I’d advise all of you to do the same. The sun may feel like your friend, but he leaves parasites in your skin that can multiply and tenacle like an alien being. Cancer isn’t good, it can eat you alive. Skin cancer isn’t much better. Get a check up today. Don’t delay.

Skin Cancer Treatment

September 19th, 2005

skin cancer treatment on the forehead of a nerd

From the last blog on Skin Cancer you probably all (all five of you) realize that I had squamous cell skin cancer, had the doctor cut it out, only to find from the lab that not all the skin cancer was removed. I was referred to a dermatologist who suggessted that I tried applying Efudex-40 (a kind of chemo-therapy in a tube) to my forehead two times a day for two weeks, and return for a check-up and biopsy in 3 weeks.

Well now I’m 12 days into this and looking really ugly. The skin on my forhead is covered in purple blotches. My eyes are almost swollen shut and the skin on my face burns like I slathered myself in battery acid. It sucks, but I keep telling myself that the end is near. I’m trying to avoid leaving the house and the staring faces. Also, I’m suppose to avoid ultraviolet radiation. So I only leave the house at night. I’ve tried to avoid all friends, jumping into bed to pretend I’m sick when they show up at the door. I do feel sick. Sick of this treatment.

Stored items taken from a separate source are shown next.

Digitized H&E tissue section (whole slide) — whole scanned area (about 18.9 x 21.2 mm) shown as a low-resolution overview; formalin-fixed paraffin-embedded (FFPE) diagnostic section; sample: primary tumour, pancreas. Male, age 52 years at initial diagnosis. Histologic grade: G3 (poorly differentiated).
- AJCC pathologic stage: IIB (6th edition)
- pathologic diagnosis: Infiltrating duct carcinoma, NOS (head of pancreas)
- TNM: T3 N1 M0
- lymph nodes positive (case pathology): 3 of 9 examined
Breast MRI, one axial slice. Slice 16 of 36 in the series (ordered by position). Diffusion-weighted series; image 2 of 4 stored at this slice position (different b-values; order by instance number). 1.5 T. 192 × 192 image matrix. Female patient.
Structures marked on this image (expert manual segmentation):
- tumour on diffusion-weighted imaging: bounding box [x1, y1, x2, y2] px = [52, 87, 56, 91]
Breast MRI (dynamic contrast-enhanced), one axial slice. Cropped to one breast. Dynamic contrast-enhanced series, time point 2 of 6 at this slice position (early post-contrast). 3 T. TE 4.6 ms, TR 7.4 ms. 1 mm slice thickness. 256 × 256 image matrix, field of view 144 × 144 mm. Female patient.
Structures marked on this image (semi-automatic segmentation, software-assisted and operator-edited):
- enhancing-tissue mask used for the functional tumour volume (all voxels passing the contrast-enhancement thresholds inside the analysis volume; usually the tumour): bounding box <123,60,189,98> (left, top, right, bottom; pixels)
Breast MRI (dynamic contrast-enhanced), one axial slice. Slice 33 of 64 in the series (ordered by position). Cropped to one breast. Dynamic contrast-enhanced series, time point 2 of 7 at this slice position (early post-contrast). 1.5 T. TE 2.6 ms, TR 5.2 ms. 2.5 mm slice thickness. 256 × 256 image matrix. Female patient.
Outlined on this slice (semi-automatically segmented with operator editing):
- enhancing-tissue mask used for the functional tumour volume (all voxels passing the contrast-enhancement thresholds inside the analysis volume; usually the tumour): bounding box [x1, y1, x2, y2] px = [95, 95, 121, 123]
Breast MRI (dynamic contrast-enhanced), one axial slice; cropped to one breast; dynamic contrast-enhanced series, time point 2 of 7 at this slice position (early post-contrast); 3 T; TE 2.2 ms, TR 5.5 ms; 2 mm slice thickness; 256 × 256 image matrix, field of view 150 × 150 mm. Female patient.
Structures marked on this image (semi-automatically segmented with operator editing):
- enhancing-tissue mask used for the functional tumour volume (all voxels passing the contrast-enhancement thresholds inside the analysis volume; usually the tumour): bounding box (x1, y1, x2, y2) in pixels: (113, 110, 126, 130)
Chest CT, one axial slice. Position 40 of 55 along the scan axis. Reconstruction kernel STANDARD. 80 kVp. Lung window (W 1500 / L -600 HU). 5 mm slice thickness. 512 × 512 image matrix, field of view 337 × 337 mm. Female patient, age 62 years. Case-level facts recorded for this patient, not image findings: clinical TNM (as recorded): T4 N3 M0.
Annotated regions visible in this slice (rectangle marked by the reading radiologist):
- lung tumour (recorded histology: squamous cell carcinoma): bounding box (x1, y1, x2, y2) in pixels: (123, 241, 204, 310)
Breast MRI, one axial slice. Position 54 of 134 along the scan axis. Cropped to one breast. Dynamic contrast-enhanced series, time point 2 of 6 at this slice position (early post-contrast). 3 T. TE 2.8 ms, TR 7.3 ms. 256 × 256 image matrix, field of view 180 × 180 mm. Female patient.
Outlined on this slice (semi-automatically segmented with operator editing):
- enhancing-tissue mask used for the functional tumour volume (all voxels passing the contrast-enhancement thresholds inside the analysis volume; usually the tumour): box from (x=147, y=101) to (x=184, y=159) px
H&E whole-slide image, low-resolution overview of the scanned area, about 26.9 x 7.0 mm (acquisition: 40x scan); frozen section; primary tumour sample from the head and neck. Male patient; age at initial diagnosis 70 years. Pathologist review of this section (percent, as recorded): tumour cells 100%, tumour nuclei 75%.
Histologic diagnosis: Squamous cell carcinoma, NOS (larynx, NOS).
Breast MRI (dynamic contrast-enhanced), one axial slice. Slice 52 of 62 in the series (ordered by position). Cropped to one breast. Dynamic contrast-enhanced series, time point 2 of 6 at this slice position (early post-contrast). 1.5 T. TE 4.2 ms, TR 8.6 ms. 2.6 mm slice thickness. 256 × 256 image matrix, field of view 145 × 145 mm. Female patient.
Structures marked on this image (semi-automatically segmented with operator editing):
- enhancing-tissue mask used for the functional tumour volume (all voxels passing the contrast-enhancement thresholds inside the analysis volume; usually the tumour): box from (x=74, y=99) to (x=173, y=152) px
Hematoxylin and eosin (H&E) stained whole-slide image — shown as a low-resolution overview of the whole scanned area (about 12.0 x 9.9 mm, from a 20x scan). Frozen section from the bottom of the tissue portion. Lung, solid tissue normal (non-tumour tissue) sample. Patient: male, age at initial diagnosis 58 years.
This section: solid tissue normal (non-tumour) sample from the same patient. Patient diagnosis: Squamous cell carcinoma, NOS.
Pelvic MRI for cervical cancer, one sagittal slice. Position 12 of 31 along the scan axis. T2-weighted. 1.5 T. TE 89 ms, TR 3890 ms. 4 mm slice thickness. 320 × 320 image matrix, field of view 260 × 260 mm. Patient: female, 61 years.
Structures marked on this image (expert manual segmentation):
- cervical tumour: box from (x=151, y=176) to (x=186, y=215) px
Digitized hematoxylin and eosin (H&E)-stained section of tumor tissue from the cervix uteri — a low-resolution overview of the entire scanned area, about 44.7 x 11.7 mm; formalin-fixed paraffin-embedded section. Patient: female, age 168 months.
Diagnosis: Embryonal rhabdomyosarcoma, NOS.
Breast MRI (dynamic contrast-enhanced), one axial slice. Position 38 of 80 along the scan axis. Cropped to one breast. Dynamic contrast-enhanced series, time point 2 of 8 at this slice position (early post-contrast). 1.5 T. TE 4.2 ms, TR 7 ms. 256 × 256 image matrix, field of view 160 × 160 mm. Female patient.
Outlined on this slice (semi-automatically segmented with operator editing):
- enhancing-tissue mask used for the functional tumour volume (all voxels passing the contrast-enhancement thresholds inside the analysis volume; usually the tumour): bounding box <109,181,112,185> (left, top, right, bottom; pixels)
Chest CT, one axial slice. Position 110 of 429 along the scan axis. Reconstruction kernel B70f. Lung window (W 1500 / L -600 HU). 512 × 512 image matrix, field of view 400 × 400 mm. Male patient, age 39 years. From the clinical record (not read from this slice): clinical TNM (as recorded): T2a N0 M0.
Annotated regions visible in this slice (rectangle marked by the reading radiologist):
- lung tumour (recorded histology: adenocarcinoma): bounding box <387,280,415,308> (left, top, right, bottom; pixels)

Efudex-40 is used for removing basal cell skin cancer. It penetrates the skin to attack abnormal skin cells, while leaving the healthy skin cells unscathed. I must have a lot of unhealthy cells on my face cause I’m looking a lot uglier than usual. Supposedly, when the treatment has run its course the skin in the affected area will be as smooth as a baby’s butt.

With that thought in mind, I just imagine strange women coming up to me rubbing their hands across my forhead while they coo “There’s something about an Efudex 40 man”. I guess you’d have to be old enough to remember the Aqua Velvet commercial to appreciate this fantasy.